Carlos Nerilus, un ressortissant haïtien, vivant en République a été décapité à la hache le 2 mai dernier en pleine rue dans le quartier populaire de Herrera par un individu du nom de Rusbert de Leon Lara, en présence d’une foule, comprenant enfants et adolescents, venue assister au crime prémédité.
Cet acte qui se situe bien évidemment dans la continuité de tous les autres crimes restés sans sanctions légales et encore moins de sanction morale, démontre une fois de plus la détérioration des rapports humains en République Dominicaine, ainsi qu’entre les deux États. Non, Monsieur le Président René Préval, ce crime n’est pas un « règlement de compte entre particuliers », ni une simple « affaire civile ». Non, Monsieur Fernandez, ce crime n’est pas un « incident entre individus ».
Vous ne pouvez ignorer tous les deux la portée symbolique de cet acte public, « chaleureusement applaudi ». Si l’un et l’autre vous refusez de reconnaître le monstre qui montre ses crocs, vous niez vous-mêmes aux deux pays que vous représentez au plus haut niveau, leur place et leur dignité. L’un comme l’autre n’avez le droit de vous taire.
L’un comme l’autre vous ne pouvez passer aux affaires courantes, sans sanctionner cet événement d’un AUTRE acte symbolique fort. Des deux côtés de cette frontière douloureuse, les gens ne se sont pas trompés. Le silence des uns et la colère des autres en disent long. RIEN ne sera comme avant. Une étape mentale a été franchie. Cet acte n’est pas un aboutissement, c’est un ballon d’essai. Marquez cette date messieurs les Présidents.

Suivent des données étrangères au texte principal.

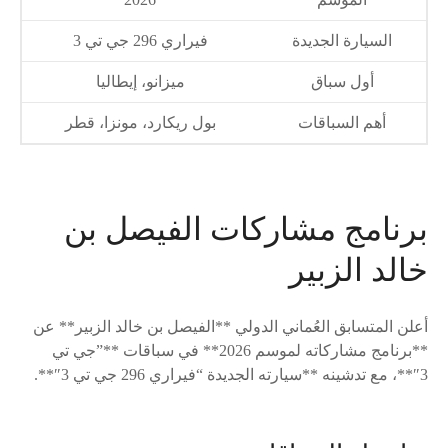
السيارة الجديدة
فيراري 296 جي تي 3
أول سباق
ميزانو، إيطاليا
أهم السباقات
بول ريكارد، مونزا، قطر
برنامج مشاركات الفيصل بن
خالد الزبير
أعلن المتسابق العُماني الدولي **الفيصل بن خالد الزبير** عن
**برنامج مشاركاته لموسم 2026** في سباقات **”جي تي
3″**، مع تدشينه **سيارته الجديدة “فيراري 296 جي تي 3″**.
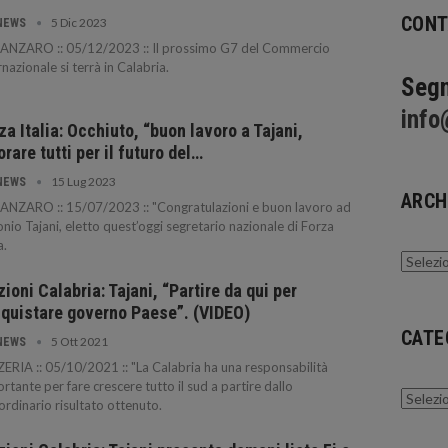
CONT
5 Dic 2023
NEWS
ANZARO :: 05/12/2023 :: Il prossimo G7 del Commercio
rnazionale si terrà in Calabria.
Segn
info
za Italia: Occhiuto, “buon lavoro a Tajani,
orare tutti per il futuro del…
15 Lug 2023
NEWS
ARCH
ANZARO :: 15/07/2023 :: "Congratulazioni e buon lavoro ad
nio Tajani, eletto quest’oggi segretario nazionale di Forza
a.
Archivi
zioni Calabria: Tajani, “Partire da qui per
quistare governo Paese”. (VIDEO)
CATE
5 Ott 2021
NEWS
ERIA :: 05/10/2021 :: "La Calabria ha una responsabilità
rtante per fare crescere tutto il sud a partire dallo
Catego
ordinario risultato ottenuto.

Ni l’un ni l’autre n’avez le droit de trouver de circonstance atténuante à ce geste dont nous sommes tous collectivement responsables. C’est cette responsabilité collective que vous ne voulez pas endosser. Cette responsabilité d’homme tout court. Les stratégies de consolidation de pouvoir, le clientélisme, la langue de bois électoraliste, l’insensibilité, voire le cynisme légaliste, sont inacceptables dans un tel contexte. Dans 5 ans, 10 ans 50 ans, comme Trujillo, Balaguer, Duvalier, Cedras, Namphy et les autres avant vous, l’histoire se rappellera que vous vous êtes tus.
Comme les complices silencieux, les témoins aveugles, les opportunistes politiques qui jalonnent l’histoire de nos deux peuples, on se rappellera votre silence retentissant. On se rappellera surtout que ces gestes de barbarie sont restés SANS conséquences. Ayons le courage politique d’aller au-delà des positions diplomatiques de circonstance !
La justice dominicaine devra bien sûr faire son travail, c’est la condition sine qua non même de toute discussion future.
La communauté haïtienne en République Dominicaine n’est pas seule ! Non seulement elle n’est pas seule, mais elle est nombreuse. Un jour, elle aussi demandera des comptes. Les petits Rusbert de Leon Lara n’y changeront rien. Je suis fier de mes compatriotes qui résistent à la bête immonde, travaillent, étudient, construisent en République Dominicaine, pour s’offrir une vie que leur propre pays ne pouvait leur offrir. Même si de manière perverse, ils sont parfois obligés de nier leur héritage encombrant.
Je suis avec vous tous de tout cœur. Nous avons une grande nation, une nation malade, mais une nation qui a payé très cher le prix de sa liberté, de sa culture, de son autonomie politique. Et cette nation c’est la nôtre, on n’en a pas de rechange. De même nous sommes des voisins condamnés à vivre ENSEMBLE et non l’un contre l’autre.
En République Dominicaine, pour un Haïtien, crimes à répétition, arrestations et rapatriements forcés sont monnaie courante. De janvier à avril 2009, au moins 17 cas de ressortissants haïtiens assassinés ont été répertoriés. Les pires dérives sont possibles. La barbarie, une fois tolérée, ne connaît pas de limite. C’est aussi parce que la République Dominicaine n’a jamais été mise au banc des nations pour les massacres de Trujillo, qu’aujourd’hui, certains exaltés se sentent légitimés pour commettre les pires excès.
Ceci est définitivement le signe de plus grandes dérives à venir. Monsieur Fernandez, Monsieur Préval, agissez. Montrez de la grandeur. Trouvez, au moins sur ce point, votre place – votre bonne place - dans l’histoire de cette île ! Donnez l’exemple, soyez des hommes debout. Ne soyez pas avec les monstres.
Raoul Peck Ancien Ministre de la Culture de la République d’Haïti Port-au-Prince 15 Mai 2009
Texte acheminé à la rédaction de Caraibe Express le 16 mai 2009.